### Work instruction
Please answer these questions using the conversation about research collaboration and feedback below.
(a) When does Fernando say the team needs to be in a meeting room together?
(b) What does Fernando plan to do with his current paper once it's done?
(c) How often does Andrew's friend send a cold email?
*** Opening of Supplied passage ***
Andrew: In the ideal world, is your work more collaborative?

Fernando: It depends. If we're in a brainstorming phase, we need to be in a meeting room together. But if we're implementing something we already have the math for, it's heads down work.

Strategy for Impact

Andrew: What's your strategy for getting feedback on your ideas beyond the technical level - the social, political aspects?

Fernando: For my current paper, I have a list of people that when it's done, I'm going to send it to them and say "this might be relevant to you."

Andrew: I think in San Francisco there's a never-ending discussion among AI researchers. There's no distinction between before and after a paper gets published in terms of how often they're discussing ideas. If the first time you get feedback is when the paper's published, it will be hard to compete with that culture.

Fernando: That's a good point - it's just more feedback in general, more opportunities to correct.

Andrew: I have a friend whose process is sending one cold email per day, every day of his life. It's career-related - to somebody who could be his mentor or advance his work. He shares his work, progress, and makes requests. People love being part of a learning process.

Fernando: That's exactly the kind of stuff I'm good at already. I've gotten collaborators by reaching out, but I hadn't thought of pushing it further because it feels automatic. I didn't think it's something I should do more of.
*** Close of Supplied passage ***
*** Opening of Supplied data ***
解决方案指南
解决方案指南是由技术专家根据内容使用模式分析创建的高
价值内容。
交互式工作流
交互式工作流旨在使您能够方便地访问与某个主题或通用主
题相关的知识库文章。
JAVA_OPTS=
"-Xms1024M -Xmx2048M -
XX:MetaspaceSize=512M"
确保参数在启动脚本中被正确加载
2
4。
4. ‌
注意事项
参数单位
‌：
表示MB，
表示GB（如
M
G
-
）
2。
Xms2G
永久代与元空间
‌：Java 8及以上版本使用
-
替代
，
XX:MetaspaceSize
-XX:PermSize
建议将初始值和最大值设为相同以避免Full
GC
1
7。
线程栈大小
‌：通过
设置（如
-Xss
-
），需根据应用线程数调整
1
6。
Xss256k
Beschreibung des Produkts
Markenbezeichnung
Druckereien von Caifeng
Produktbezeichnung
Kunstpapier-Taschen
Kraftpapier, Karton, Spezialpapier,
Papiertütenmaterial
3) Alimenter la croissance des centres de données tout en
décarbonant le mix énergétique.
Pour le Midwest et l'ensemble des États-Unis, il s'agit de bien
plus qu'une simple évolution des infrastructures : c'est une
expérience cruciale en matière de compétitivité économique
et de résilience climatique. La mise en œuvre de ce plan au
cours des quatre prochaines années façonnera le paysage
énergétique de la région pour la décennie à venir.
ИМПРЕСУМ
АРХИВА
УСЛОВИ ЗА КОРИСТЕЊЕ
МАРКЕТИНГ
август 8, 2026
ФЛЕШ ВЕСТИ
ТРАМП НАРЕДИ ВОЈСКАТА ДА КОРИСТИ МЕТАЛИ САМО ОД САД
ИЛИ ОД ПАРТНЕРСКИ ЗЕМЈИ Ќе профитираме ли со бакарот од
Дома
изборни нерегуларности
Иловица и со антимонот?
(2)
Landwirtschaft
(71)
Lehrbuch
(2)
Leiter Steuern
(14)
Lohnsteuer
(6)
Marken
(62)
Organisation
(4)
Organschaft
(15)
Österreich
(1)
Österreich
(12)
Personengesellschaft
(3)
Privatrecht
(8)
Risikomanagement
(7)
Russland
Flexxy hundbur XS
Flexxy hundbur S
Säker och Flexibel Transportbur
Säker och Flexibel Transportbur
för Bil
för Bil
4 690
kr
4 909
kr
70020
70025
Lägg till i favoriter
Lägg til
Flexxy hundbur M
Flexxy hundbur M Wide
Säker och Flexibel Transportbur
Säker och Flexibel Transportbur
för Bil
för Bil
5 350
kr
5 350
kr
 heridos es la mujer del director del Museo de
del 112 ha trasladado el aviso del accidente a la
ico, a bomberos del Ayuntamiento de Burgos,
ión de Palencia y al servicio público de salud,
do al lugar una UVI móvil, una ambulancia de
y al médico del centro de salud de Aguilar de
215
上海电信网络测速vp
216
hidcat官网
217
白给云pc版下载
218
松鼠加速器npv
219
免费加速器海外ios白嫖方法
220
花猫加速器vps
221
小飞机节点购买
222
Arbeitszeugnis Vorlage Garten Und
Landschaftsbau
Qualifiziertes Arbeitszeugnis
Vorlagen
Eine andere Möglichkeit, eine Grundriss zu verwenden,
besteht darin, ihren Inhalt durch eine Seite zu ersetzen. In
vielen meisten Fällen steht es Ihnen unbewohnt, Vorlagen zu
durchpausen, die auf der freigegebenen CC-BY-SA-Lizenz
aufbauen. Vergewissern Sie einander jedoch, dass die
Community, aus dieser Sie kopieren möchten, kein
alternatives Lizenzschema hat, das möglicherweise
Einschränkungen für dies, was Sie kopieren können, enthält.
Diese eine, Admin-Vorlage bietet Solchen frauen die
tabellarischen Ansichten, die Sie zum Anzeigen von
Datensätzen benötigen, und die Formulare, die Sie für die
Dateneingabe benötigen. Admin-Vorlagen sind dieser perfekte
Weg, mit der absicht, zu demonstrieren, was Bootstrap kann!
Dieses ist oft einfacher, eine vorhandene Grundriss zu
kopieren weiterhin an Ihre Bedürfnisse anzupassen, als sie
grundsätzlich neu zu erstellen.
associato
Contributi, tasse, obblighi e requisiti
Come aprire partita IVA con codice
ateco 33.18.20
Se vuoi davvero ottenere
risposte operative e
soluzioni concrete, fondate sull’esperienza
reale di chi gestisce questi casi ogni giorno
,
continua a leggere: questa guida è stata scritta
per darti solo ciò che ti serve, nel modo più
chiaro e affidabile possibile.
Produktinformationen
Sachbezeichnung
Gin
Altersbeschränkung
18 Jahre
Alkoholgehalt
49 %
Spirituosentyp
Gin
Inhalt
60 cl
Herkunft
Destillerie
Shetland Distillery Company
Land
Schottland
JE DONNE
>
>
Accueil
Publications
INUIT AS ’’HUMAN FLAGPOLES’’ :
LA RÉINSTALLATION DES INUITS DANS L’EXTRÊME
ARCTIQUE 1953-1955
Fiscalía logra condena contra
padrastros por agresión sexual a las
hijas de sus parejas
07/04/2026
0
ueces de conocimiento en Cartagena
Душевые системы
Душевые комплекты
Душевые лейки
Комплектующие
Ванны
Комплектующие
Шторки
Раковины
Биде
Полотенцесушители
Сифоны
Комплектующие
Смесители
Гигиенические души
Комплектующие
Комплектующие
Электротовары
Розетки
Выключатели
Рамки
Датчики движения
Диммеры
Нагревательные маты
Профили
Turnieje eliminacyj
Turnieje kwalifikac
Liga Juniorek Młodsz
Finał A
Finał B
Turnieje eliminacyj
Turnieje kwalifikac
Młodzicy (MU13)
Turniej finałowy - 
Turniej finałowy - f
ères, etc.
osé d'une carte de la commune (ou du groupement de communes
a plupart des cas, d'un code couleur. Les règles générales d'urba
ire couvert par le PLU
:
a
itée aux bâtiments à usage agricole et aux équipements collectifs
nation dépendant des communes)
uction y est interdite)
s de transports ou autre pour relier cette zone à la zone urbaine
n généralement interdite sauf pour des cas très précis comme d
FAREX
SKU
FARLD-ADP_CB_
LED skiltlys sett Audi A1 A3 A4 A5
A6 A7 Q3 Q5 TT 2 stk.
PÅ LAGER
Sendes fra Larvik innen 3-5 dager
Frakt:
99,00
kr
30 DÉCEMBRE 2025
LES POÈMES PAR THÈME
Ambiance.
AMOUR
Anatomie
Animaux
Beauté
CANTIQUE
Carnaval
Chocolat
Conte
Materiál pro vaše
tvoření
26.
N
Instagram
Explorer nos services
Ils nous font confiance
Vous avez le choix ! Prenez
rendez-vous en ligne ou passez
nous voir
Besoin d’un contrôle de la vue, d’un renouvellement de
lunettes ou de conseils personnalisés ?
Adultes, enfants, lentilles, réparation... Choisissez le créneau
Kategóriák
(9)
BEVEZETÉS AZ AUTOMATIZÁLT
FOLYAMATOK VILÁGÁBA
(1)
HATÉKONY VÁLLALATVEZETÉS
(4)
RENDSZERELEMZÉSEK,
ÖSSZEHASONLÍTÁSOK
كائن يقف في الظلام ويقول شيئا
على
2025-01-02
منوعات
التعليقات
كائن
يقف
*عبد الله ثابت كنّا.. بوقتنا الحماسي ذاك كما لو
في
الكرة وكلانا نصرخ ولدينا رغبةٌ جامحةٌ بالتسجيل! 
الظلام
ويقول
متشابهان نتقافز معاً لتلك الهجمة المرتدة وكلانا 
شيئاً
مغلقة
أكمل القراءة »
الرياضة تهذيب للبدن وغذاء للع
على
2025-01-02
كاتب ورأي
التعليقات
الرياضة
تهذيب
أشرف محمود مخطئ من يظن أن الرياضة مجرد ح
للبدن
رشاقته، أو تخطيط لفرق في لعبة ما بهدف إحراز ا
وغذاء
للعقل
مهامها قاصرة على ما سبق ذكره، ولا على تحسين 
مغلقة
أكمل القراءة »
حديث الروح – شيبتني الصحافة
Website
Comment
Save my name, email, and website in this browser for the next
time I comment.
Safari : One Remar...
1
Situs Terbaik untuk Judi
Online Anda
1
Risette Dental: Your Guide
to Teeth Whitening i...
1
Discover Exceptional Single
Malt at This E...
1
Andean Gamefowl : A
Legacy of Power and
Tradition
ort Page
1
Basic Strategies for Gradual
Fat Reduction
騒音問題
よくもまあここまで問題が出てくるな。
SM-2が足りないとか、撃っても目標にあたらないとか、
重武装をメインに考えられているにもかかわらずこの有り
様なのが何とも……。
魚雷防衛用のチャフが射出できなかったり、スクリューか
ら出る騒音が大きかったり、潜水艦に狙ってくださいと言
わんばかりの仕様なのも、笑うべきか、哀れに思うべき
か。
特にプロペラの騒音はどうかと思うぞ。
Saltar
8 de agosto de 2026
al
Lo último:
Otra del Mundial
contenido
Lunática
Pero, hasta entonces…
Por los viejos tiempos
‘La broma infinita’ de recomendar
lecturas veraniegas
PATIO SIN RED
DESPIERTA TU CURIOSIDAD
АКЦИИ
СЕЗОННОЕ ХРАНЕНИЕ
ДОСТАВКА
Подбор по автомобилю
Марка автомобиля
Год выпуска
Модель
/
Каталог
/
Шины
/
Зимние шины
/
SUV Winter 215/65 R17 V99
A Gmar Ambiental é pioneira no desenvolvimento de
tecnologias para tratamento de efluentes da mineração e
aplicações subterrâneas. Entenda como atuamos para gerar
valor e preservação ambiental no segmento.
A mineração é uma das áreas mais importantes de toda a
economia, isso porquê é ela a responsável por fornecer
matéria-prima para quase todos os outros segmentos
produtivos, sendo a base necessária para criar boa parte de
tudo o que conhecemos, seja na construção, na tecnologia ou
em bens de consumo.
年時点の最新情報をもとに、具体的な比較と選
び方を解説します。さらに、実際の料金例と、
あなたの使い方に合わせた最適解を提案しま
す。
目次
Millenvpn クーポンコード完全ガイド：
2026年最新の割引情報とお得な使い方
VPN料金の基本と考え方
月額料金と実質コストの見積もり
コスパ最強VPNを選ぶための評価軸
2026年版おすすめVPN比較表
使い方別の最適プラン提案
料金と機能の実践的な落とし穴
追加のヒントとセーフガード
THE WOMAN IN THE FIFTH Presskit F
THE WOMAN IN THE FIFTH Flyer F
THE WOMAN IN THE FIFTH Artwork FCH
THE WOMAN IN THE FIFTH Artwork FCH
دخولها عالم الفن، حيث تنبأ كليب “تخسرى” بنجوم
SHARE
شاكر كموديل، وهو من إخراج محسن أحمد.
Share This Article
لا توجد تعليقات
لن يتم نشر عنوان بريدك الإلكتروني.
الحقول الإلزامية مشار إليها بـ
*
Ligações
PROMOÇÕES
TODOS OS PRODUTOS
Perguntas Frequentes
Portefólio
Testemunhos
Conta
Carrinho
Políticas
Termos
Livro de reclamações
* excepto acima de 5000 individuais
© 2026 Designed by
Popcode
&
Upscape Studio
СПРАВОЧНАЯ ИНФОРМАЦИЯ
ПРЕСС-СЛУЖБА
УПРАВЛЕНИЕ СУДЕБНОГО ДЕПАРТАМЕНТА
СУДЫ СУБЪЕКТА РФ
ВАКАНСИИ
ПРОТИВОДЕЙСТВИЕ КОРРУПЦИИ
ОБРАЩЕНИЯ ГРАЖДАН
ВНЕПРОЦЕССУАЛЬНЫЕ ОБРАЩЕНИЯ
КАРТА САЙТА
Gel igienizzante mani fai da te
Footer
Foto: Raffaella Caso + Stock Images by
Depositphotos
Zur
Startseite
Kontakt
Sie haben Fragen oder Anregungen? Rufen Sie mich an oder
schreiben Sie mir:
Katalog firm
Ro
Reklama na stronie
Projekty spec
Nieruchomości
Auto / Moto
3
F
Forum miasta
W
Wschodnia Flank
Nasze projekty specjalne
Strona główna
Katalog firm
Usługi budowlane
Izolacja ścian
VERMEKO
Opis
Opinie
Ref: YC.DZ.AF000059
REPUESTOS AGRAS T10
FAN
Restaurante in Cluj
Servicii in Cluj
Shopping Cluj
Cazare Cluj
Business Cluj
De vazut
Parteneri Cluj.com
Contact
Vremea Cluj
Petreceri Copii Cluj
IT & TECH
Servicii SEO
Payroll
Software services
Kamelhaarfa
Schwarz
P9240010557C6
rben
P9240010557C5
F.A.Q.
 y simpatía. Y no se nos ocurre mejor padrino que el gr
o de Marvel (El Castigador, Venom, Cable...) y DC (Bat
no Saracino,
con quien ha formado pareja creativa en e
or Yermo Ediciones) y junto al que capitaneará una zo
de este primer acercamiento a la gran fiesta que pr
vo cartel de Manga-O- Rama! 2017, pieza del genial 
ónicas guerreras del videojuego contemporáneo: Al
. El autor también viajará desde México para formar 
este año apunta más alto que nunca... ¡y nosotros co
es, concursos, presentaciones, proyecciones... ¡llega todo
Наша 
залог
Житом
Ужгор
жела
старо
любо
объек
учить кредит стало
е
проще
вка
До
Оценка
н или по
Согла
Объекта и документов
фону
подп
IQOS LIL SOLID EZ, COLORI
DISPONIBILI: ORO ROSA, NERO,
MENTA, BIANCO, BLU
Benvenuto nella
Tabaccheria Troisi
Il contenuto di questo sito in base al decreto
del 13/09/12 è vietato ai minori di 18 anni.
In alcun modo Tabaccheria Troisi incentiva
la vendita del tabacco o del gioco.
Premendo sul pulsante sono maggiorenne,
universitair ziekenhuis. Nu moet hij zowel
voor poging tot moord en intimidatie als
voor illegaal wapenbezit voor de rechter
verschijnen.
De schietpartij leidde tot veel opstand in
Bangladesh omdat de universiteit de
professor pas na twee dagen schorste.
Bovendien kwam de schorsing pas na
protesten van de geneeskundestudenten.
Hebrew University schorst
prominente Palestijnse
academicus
*** Close of Supplied data ***
### Result
(a) When they're in a brainstorming phase.
(b) Send it to a list of people, telling them "this might be relevant to you."
(c) One per day, every day of his life.